* Stated exercise: Render the lines below as a numbered list, skipping any blank lines and leaving the pictures out.

[Dataset excerpts start]

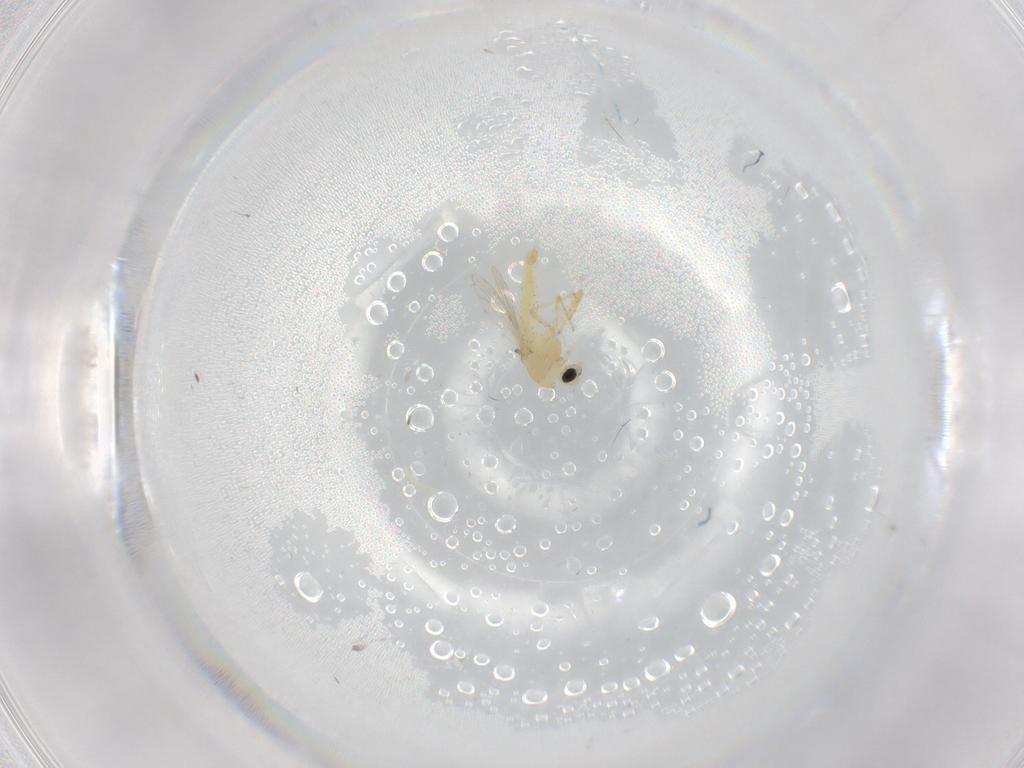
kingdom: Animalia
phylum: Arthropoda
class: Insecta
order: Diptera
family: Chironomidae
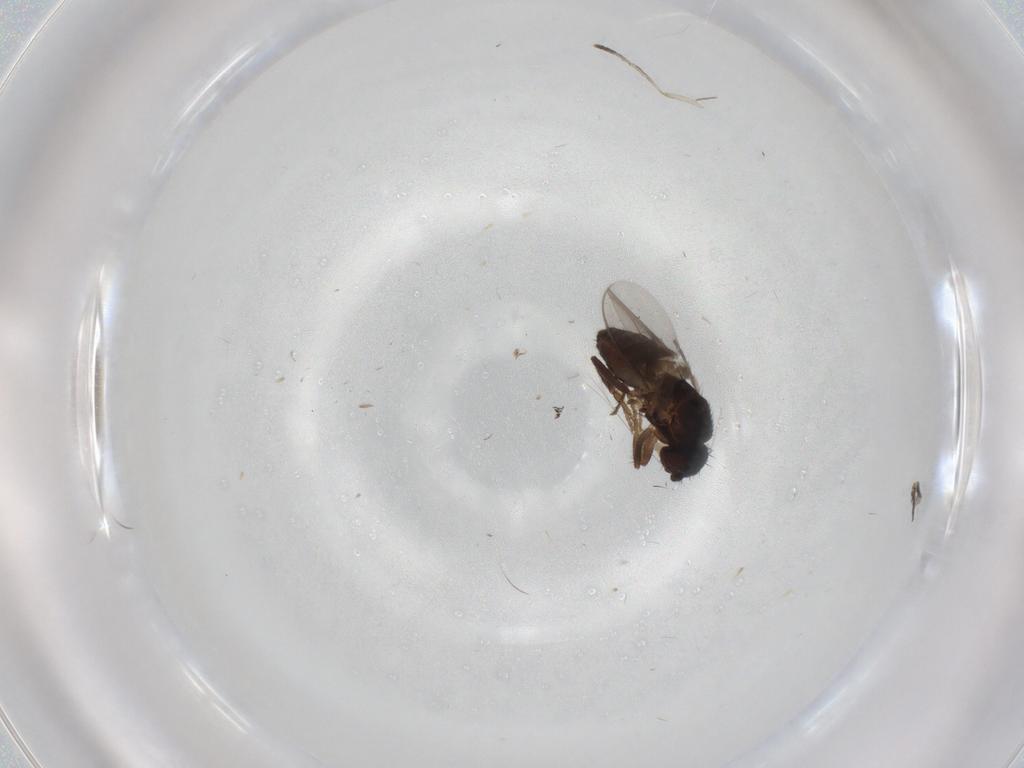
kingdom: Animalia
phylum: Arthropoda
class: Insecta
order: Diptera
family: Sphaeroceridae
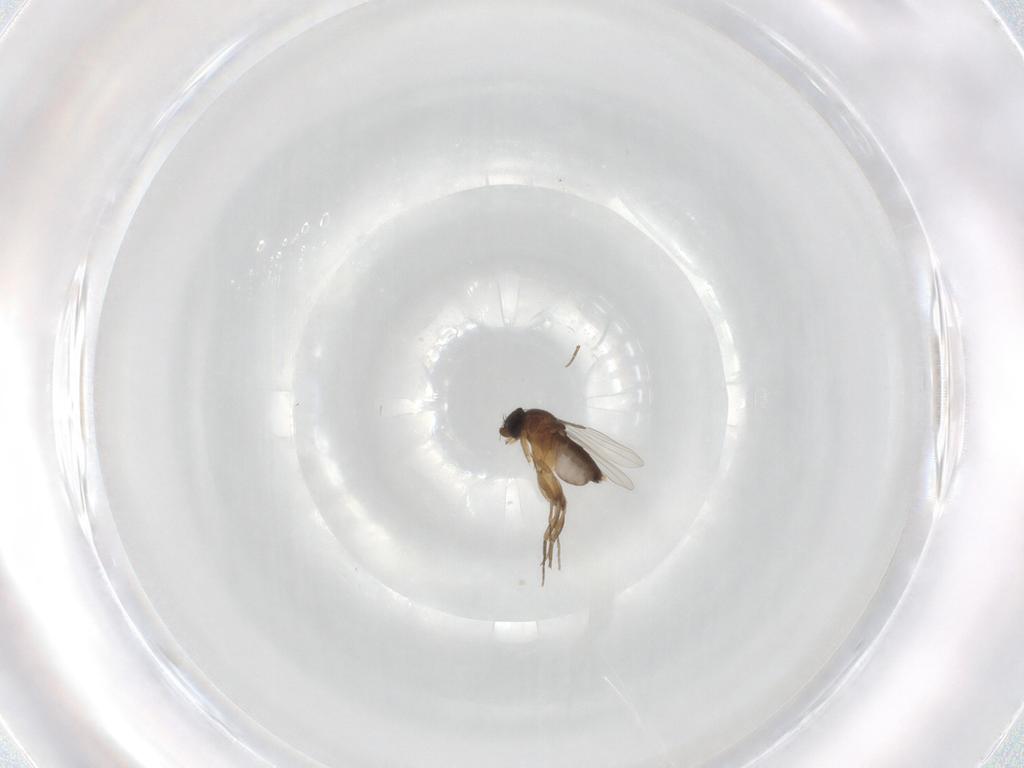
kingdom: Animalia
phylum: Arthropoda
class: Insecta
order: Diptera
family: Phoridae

[Dataset excerpts end]

* Correct answer:
1. kingdom: Animalia
2. phylum: Arthropoda
3. class: Insecta
4. order: Diptera
5. family: Chironomidae
6. kingdom: Animalia
7. phylum: Arthropoda
8. class: Insecta
9. order: Diptera
10. family: Sphaeroceridae
11. kingdom: Animalia
12. phylum: Arthropoda
13. class: Insecta
14. order: Diptera
15. family: Phoridae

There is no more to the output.